Sexual feelings are complicated. The locker room concept either predates this awareness or accepts that anyone in there is likely to feel things, get ideas, and perhaps make arrangements to explore them. That could be equally true about your precious girls discovering that they really enjoy seeing each other naked in the purely segregated and strictly protected changing room. Same goes for your manly young men admiring each other's physique in their own male-only domain. And no one seems to speak up about the trans male in the boy's locker room. No one seems to make a public spectacle of statistics about trans male competitors kicking ass against "normal" opponents.
Most of the time, the opponents of transgender recognition and acceptance present it as a perversion, a subterfuge by which a scheming dude gets to look at naked girls or women. How far would such a person go to gain this access? Hormone replacement therapy? Lose muscle mass? Grow breasts? If you want to get with the ladies, just try good personal hygiene and a pleasant personality.

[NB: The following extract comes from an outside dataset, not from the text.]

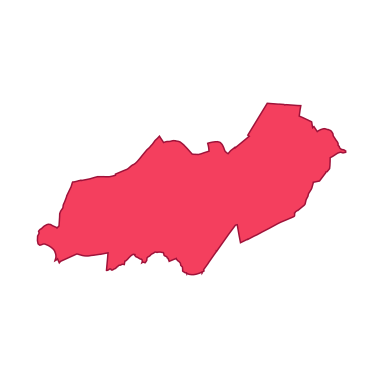 the district of Bunnik, Utrecht, Netherlands, rotated 122°
{"feature_id": "6326949B29533693769224", "entity_name": "Bunnik", "entity_type": "district", "adm_level": 2, "iso_a3": "NLD", "parent_name": "Netherlands", "parent_adm1": "Utrecht", "projection": "natural_earth1", "projection_center": [5.219, 52.039], "detail": "fine", "context": "isolated", "style": "filled", "palette": "rose", "viewbox_px": 384, "rotation_deg": 122, "n_neighbors": 0, "source": "geoboundaries", "source_scale": "gbopen_adm2", "svg_char_len": 5825}
<svg xmlns="http://www.w3.org/2000/svg" viewBox="0 0 384 384"><g transform="rotate(122 192 192)"><path d="M246.8,298.5L248.0,298.3L249.8,297.8L251.7,297.3L261.6,296.2L262.8,295.8L263.7,295.6L267.8,294.8L270.8,294.4L271.7,294.1L273.6,293.2L273.9,293.1L274.6,293.1L276.9,293.2L277.5,293.2L278.1,293.2L280.5,292.7L283.6,290.9L291.2,286.8L294.1,287.4L294.0,287.8L293.9,288.3L294.1,289.5L294.5,292.5L294.5,294.6L294.8,295.3L295.5,296.8L296.1,297.3L296.6,297.8L298.2,298.7L299.3,299.3L301.7,300.0L302.9,300.2L303.1,300.3L303.7,300.8L304.3,301.0L305.3,301.2L306.6,301.3L307.1,300.8L307.5,300.1L307.7,299.9L308.2,299.8L310.7,299.6L311.2,299.6L311.5,299.4L314.5,297.7L315.0,297.4L315.5,297.0L316.6,295.9L317.2,295.4L317.5,295.1L317.6,294.7L317.7,293.7L317.8,293.1L317.7,292.8L316.6,291.8L316.4,291.6L315.6,291.1L314.8,290.4L314.4,289.8L314.0,288.8L313.9,287.7L313.6,286.1L313.5,285.1L313.5,282.7L313.7,281.0L313.9,279.9L314.1,278.9L314.5,278.0L314.9,277.2L316.2,275.5L316.9,274.7L317.8,273.9L318.6,273.3L319.7,272.7L320.7,272.4L322.9,271.8L321.6,271.1L319.9,270.6L320.4,270.0L322.4,267.0L320.9,266.8L320.1,266.5L305.5,256.8L304.2,252.3L304.0,251.5L303.4,250.0L302.8,248.7L301.8,247.0L300.9,245.7L299.1,243.7L297.8,242.0L293.7,237.2L293.6,236.9L288.1,231.0L293.5,228.2L303.8,223.0L303.8,222.9L303.7,222.7L303.1,222.1L302.3,221.6L301.9,221.4L301.0,221.1L300.7,220.8L300.5,220.4L300.4,220.1L300.4,219.9L300.7,219.6L300.8,219.2L300.7,218.7L300.6,218.4L299.9,217.9L298.3,217.1L297.3,216.3L295.9,216.1L295.5,216.0L294.7,215.5L294.2,215.5L293.2,215.3L292.7,214.9L292.1,214.1L291.7,213.7L290.6,213.2L290.4,213.0L290.1,212.6L289.5,211.3L289.4,211.0L286.2,212.3L285.8,211.9L285.1,211.5L283.1,211.0L281.2,210.7L278.6,210.1L276.3,209.1L275.9,208.7L275.7,208.3L275.3,207.3L276.0,207.2L276.0,206.9L276.5,205.8L276.6,205.1L276.3,203.6L276.3,200.6L276.1,199.8L276.0,199.6L275.8,199.4L275.8,199.1L275.9,198.7L276.3,198.1L277.1,197.5L277.3,197.3L278.5,197.0L278.1,196.8L277.8,196.5L277.3,196.0L277.2,195.8L277.1,195.3L276.9,194.3L276.8,194.2L274.1,194.1L272.3,195.0L271.4,195.2L270.6,195.0L270.2,194.8L268.9,194.1L268.4,193.9L267.3,193.7L266.3,193.5L265.2,192.8L264.3,192.3L263.8,192.0L263.0,191.8L262.5,191.4L262.1,190.8L262.0,190.6L261.8,189.6L261.2,189.2L261.0,188.9L259.8,187.2L259.5,186.4L259.1,185.3L258.6,184.3L258.7,184.0L258.8,183.8L260.5,182.1L260.6,181.6L260.6,181.4L260.3,179.3L260.4,178.9L260.5,178.7L261.0,178.1L261.0,177.1L261.1,176.8L261.5,176.5L262.0,175.8L262.5,175.0L262.9,174.6L256.7,170.2L257.3,169.6L257.2,169.5L257.2,169.4L257.3,169.3L257.8,167.7L257.9,166.1L258.3,164.6L258.7,164.0L259.0,163.6L259.7,163.1L260.2,162.6L260.3,162.1L260.5,161.3L260.5,160.9L260.6,160.6L260.8,160.3L262.5,159.0L263.9,158.1L264.0,158.0L264.1,157.7L264.1,156.8L264.1,155.3L264.1,155.0L263.9,154.6L263.8,154.3L263.5,154.0L264.3,152.9L263.6,153.0L263.5,151.8L263.5,151.5L263.3,150.7L262.3,148.5L261.3,146.9L259.8,145.2L258.6,144.1L256.7,142.5L255.9,142.0L254.6,141.2L255.0,140.9L255.5,140.5L255.3,140.5L254.7,140.9L252.6,140.0L251.7,141.0L244.2,140.5L243.0,140.5L242.9,140.6L242.6,140.5L234.7,140.1L229.6,139.8L229.3,139.7L229.2,139.8L229.2,139.7L208.0,138.5L197.2,137.6L196.4,137.0L195.8,136.3L203.7,129.2L209.3,124.0L202.4,119.7L202.6,119.5L196.7,116.1L193.5,114.0L191.8,113.1L191.4,112.8L189.0,111.5L182.1,107.4L173.4,102.5L170.8,100.9L168.8,99.5L165.7,97.3L159.2,92.8L158.6,92.5L158.1,92.4L157.9,92.4L156.6,93.1L155.6,93.9L155.1,93.6L154.5,93.7L153.9,93.7L153.4,93.5L152.2,93.0L151.5,92.6L151.5,92.4L151.1,92.3L143.6,89.8L142.6,89.7L142.0,89.8L138.5,91.0L137.5,91.2L134.3,91.4L131.7,92.3L126.5,92.3L125.1,92.5L120.1,94.0L119.8,94.1L119.5,94.3L115.1,89.7L104.9,88.8L104.2,89.1L103.2,88.2L99.3,87.7L96.6,89.0L92.7,91.2L89.7,93.0L87.3,91.6L82.1,89.2L81.5,88.8L80.4,87.9L79.8,87.4L79.5,86.9L79.3,86.4L79.0,85.1L78.7,84.5L78.0,83.8L76.9,82.7L75.8,83.4L75.9,83.8L75.7,84.7L75.8,85.5L76.0,86.2L76.6,87.5L76.6,87.9L76.6,88.5L76.6,89.1L76.5,89.4L76.3,90.0L76.2,90.4L75.3,91.3L75.2,91.9L75.1,92.4L75.0,92.8L74.9,92.9L74.6,93.1L73.9,93.5L73.6,93.7L73.2,94.2L72.7,94.9L72.3,95.8L71.9,96.8L71.7,97.4L70.4,100.1L69.8,101.5L69.5,102.0L69.3,102.2L68.0,103.3L67.7,103.7L66.7,105.8L66.6,106.2L66.5,106.8L66.5,107.3L66.7,108.4L66.8,109.5L67.1,109.9L67.2,110.1L67.9,112.8L68.3,113.5L68.6,113.9L69.3,114.6L71.0,116.0L73.1,117.3L74.4,117.8L71.9,123.3L73.5,123.8L72.2,125.0L69.2,127.6L69.1,127.8L70.2,137.5L70.5,139.4L70.8,141.3L64.1,144.3L63.7,144.4L61.1,145.5L62.6,148.1L67.5,157.4L68.2,158.7L68.6,159.0L69.0,159.3L69.1,159.8L69.0,160.3L71.2,164.5L72.0,165.8L76.9,175.2L114.2,174.8L114.4,173.0L119.8,174.8L131.8,178.8L131.4,179.3L132.3,179.6L136.1,181.0L137.5,181.3L140.4,181.7L140.4,182.8L140.2,184.2L140.1,184.9L139.8,185.6L139.7,186.0L139.2,186.6L137.4,188.9L136.2,190.8L135.7,191.8L135.1,194.0L135.1,194.8L135.4,195.7L135.8,197.0L136.3,197.7L136.9,198.7L138.8,201.0L140.4,202.7L142.1,204.3L142.4,204.5L144.0,202.8L145.4,201.5L146.9,200.3L148.4,199.2L152.1,202.4L155.0,204.7L155.8,205.5L156.7,206.3L159.1,210.5L159.6,211.6L159.7,211.8L159.7,212.2L157.8,218.7L157.7,219.0L157.1,221.4L156.7,223.1L156.5,223.6L156.2,225.6L155.9,228.3L155.9,228.8L156.1,229.6L156.2,230.2L156.9,231.9L157.3,232.6L157.2,232.9L157.9,234.3L158.3,235.0L159.1,235.9L160.6,237.3L161.5,238.5L162.4,239.9L162.8,240.4L163.5,241.0L165.1,242.3L164.3,244.0L163.2,246.5L161.9,249.2L164.6,249.7L167.9,250.6L171.4,250.8L172.6,250.9L174.5,251.3L176.8,251.6L180.2,252.6L187.7,253.6L191.3,254.0L195.2,254.6L197.7,255.2L199.7,256.1L200.5,256.7L201.6,257.2L202.8,257.6L206.1,258.6L207.3,259.2L210.0,261.2L217.4,266.4L218.4,265.8L220.8,268.0L222.8,270.1L223.4,271.0L224.6,272.9L225.3,274.1L225.7,274.9L229.2,280.4L229.7,280.8L230.8,281.9L235.1,285.7L240.9,291.9L241.1,292.2L240.9,292.5L241.3,292.8L242.8,294.4L243.5,294.9L245.8,297.2L246.8,298.5Z" fill="#f43f5e" stroke="#9f1239" stroke-width="1.5"/></g></svg>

The creators of the pervert poser character say that this infiltrator of women's protected spaces only needs to declare intent and make minor changes to qualify for a pass. Grow long hair, move a little swishy, wear women's clothing... but if the intent is heterosexual gratification of some kind, the deception will fall apart sooner or later. The perv can't collect the payoff by remaining in character. That perv is not a true transgender female. If the goal is sexual assault, there are many other, easier places to commit that, as the number of sexual assaults will attest.